Studies of asymmetric reactions catalyzed by cinchona alkaloids

We have developed a highly enantioselective Henry reaction with 6'-OH cinchona alkaloid derivatives as bifunctional catalysts. A range of aromatic aldehydes were employed as acceptors. Utilizing readily available and easily recyclable catalysts with 10 mol % loading, this reaction can be routinely accomplished in high yields and enansioselectivities under air- and moisture-tolerant conditions. We discovered this 6'-OH cinchona alkaloid by taking advantage of the easily tunable C-9 position of the catalyst which is uniquely effective for the highly enantioselective addition of nitromethane to aromatic aldehydes.;Kinetic studies show that the reaction has first order dependence on aldehyde, nitromethane and catalyst. Kinetic isotope studies suggest that the addition of nitromethane to aldehyde is the rate-determining step of the reaction.;We also realized the first enantioselective aza-Henry reaction with ketoimines with the same bifunctional organic catalyst.
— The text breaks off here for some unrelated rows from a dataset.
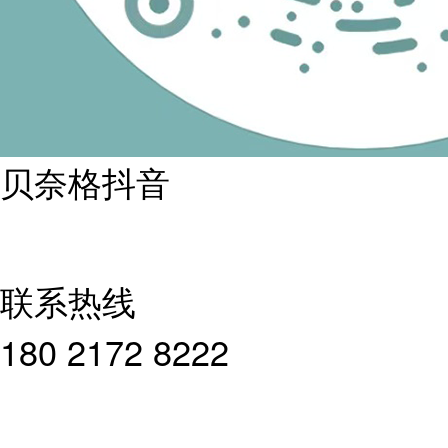
贝奈格抖音
联系热线
180 2172 8222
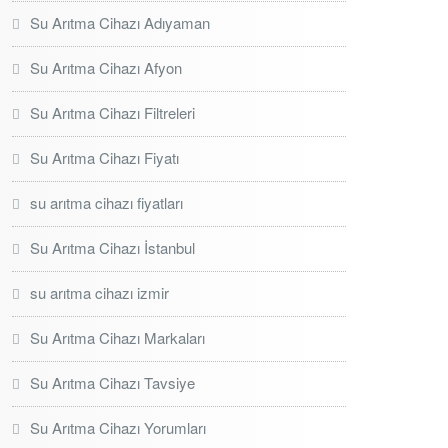
Su Arıtma Cihazı Adıyaman
Su Arıtma Cihazı Afyon
Su Arıtma Cihazı Filtreleri
Su Arıtma Cihazı Fiyatı
su arıtma cihazı fiyatları
Su Arıtma Cihazı İstanbul
su arıtma cihazı izmir
Su Arıtma Cihazı Markaları
Su Arıtma Cihazı Tavsiye
Su Arıtma Cihazı Yorumları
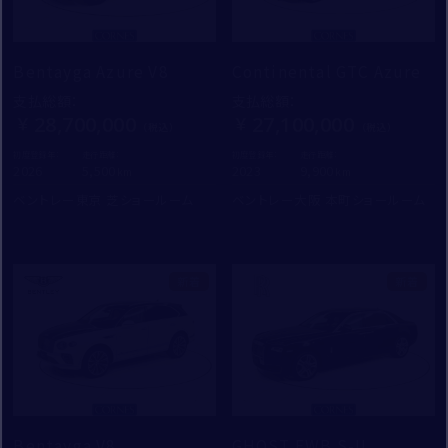
Bentayga Azure V8
Continental GTC Azure
支払総額
：
支払総額
：
28,700,000
27,100,000
初度登録年：
走行距離：
初度登録年：
走行距離：
2026
5,500
2023
9,900
ベントレー東京 芝ショールーム
ベントレー大阪 本町ショールーム
新着
新着
Bentayga V8
GHOST EWB S-II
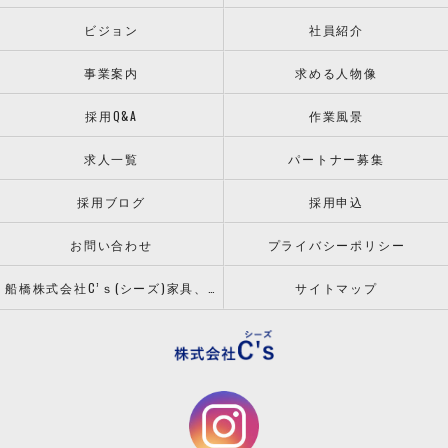
ビジョン
社員紹介
事業案内
求める人物像
採用Q&A
作業風景
求人一覧
パートナー募集
採用ブログ
採用申込
お問い合わせ
プライバシーポリシー
船橋株式会社C’ｓ(シーズ)家具、什器の配送設置ならお任せください！
サイトマップ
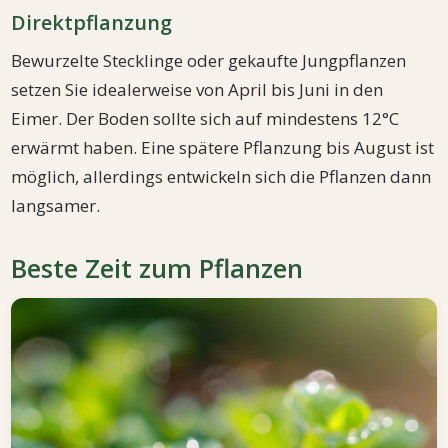
Direktpflanzung
Bewurzelte Stecklinge oder gekaufte Jungpflanzen
setzen Sie idealerweise von April bis Juni in den
Eimer. Der Boden sollte sich auf mindestens 12°C
erwärmt haben. Eine spätere Pflanzung bis August ist
möglich, allerdings entwickeln sich die Pflanzen dann
langsamer.
Beste Zeit zum Pflanzen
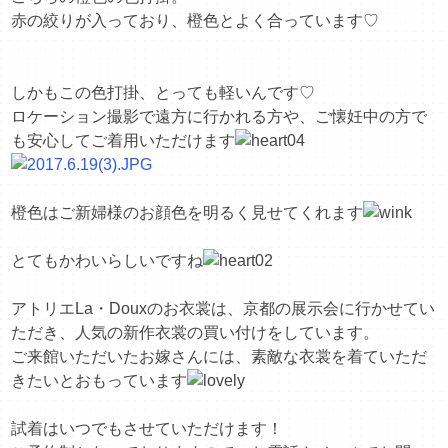
赤の絞りが入っており、橙色とよく合っています♡
しかもこの色打掛、とっても軽いんです♡
ロケーション撮影で遠方に行かれる方や、ご懐妊中の方で
も安心してご着用いただけます
橙色はご新婦様のお顔色を明るく見せてくれます
とてもかわいらしいですね
アトリエLa・Douxのお衣裳は、京都の展示会に行かせてい
ただき、人気の新作衣裳の買い付けをしています。
ご来館いただいたお嫁さんには、素敵な衣裳を着ていただ
きたいとおもっています
試着はいつでもさせていただけます！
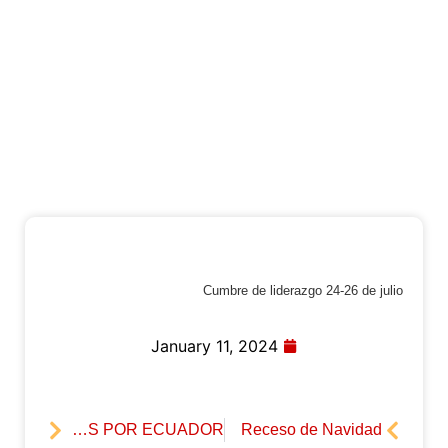
Cumbre de liderazgo 24-26 de julio
January 11, 2024
OREMOS POR ECUADOR
Receso de Navidad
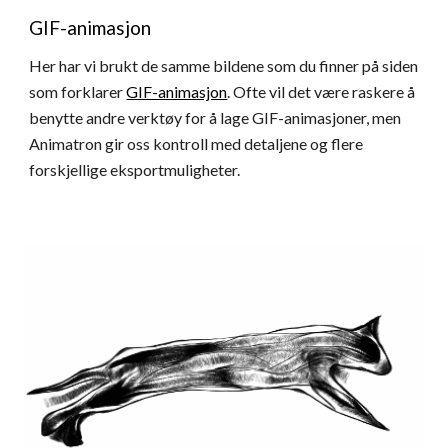
GIF-animasjon
Her har vi brukt de samme bildene som du finner på siden 
som forklarer 
GIF-animasjon
. Ofte vil det være raskere å 
benytte andre verktøy for å lage GIF-animasjoner, men 
Animatron gir oss kontroll med detaljene og flere 
forskjellige eksportmuligheter.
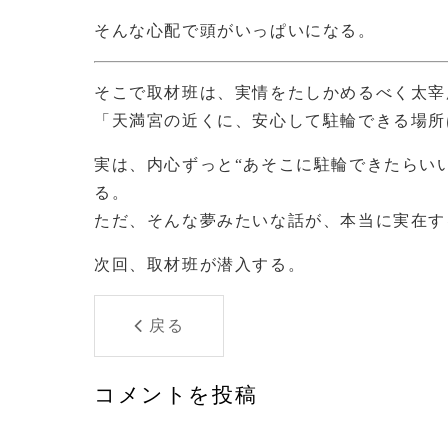
そんな心配で頭がいっぱいになる。
そこで取材班は、実情をたしかめるべく太宰
「天満宮の近くに、安心して駐輪できる場所
実は、内心ずっと“あそこに駐輪できたらい
る。
ただ、そんな夢みたいな話が、本当に実在す
次回、取材班が潜入する。
戻る
コメントを投稿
The synthetic value of this reaction is emphasized by the importance of the 1,2 diamine structural motif in biologically active natural products. A range of aromatic ketoimines were synthesized and converted to the addition product in moderate to excellent enantioselectivities.;Highly enantio- and diastereoselective conjugate addition of alpha-substituted-beta-ketoesters to Michael acceptor fumarates was realized using the 6'-OH bifunctional organic catalyst beta-isocuperidine (beta-ICD). A number of alpha-substituted-beta-ketoesters were added to various fumarates to give the 1, 4 addition products in high yields and selectivities exemplifying the versatility of the reaction.